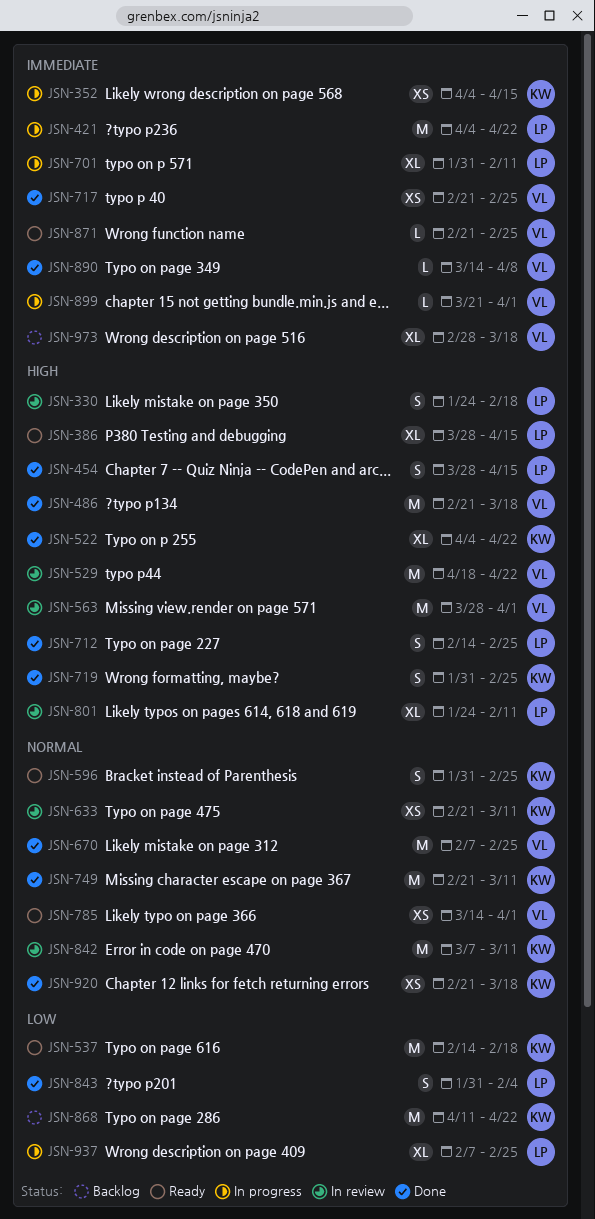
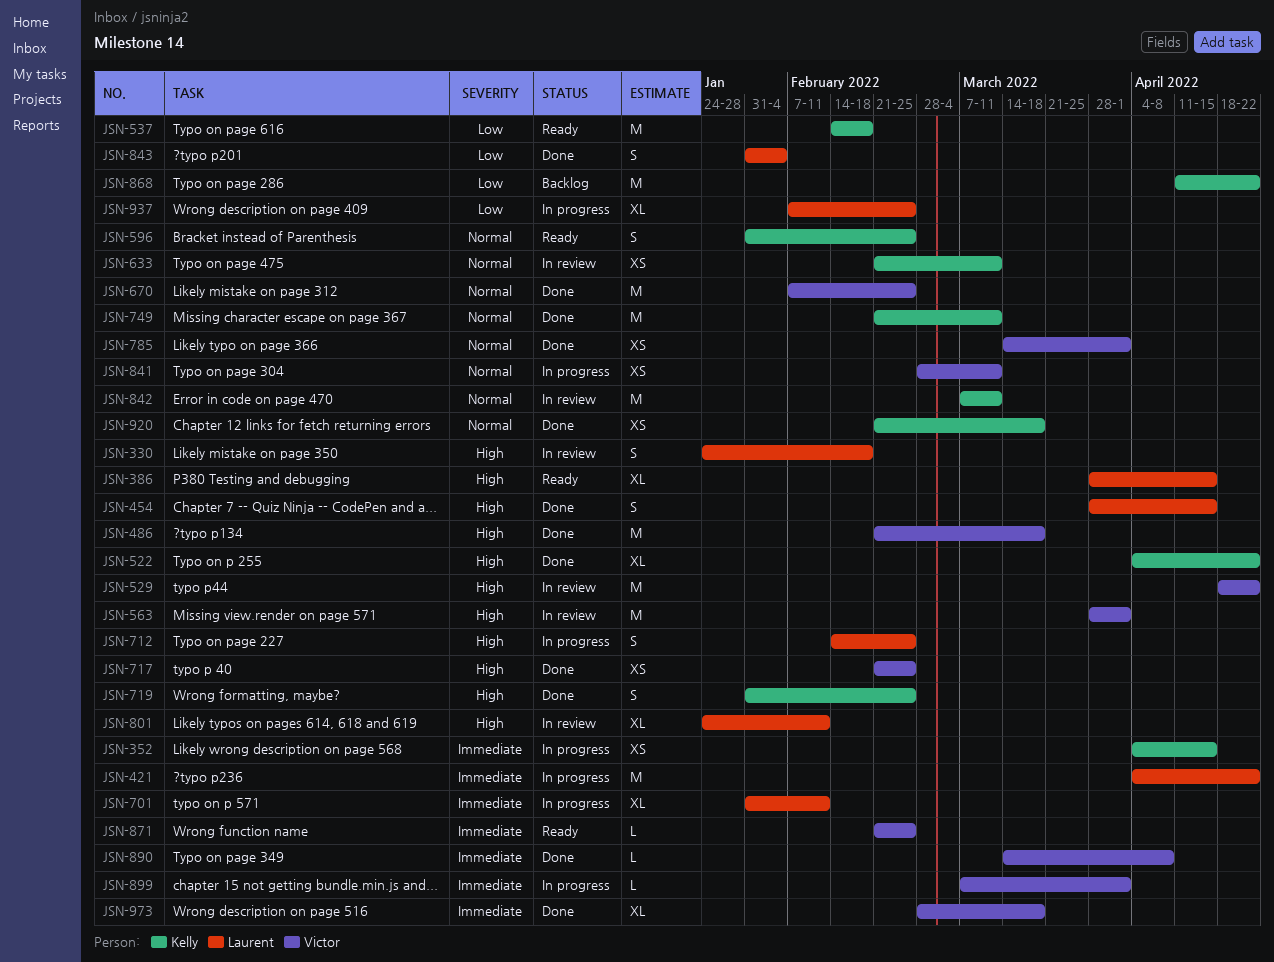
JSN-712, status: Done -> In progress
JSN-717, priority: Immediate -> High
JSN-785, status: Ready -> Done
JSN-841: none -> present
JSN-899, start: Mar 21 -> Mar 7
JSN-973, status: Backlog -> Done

┄┄┄┄┄┄┄┄┄┄┄┄┄┄┄┄┄┄┄┄

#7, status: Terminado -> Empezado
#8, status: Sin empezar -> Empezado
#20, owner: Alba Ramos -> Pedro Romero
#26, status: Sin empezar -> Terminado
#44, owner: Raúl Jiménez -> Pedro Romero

┄┄┄┄┄┄┄┄┄┄┄┄┄┄┄┄┄┄┄┄

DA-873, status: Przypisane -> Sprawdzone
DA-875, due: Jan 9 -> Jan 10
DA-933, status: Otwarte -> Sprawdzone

┄┄┄┄┄┄┄┄┄┄┄┄┄┄┄┄┄┄┄┄

> [Problem to work on]
Please copy the lines above from the line with "DA-873, status: Przypisane -> Sprawdzone" up to and including the line with "DA-933, status: Otwarte -> Sprawdzone", exactly as written and with nothing else.

> [Result for this task]
DA-873, status: Przypisane -> Sprawdzone
DA-875, due: Jan 9 -> Jan 10
DA-933, status: Otwarte -> Sprawdzone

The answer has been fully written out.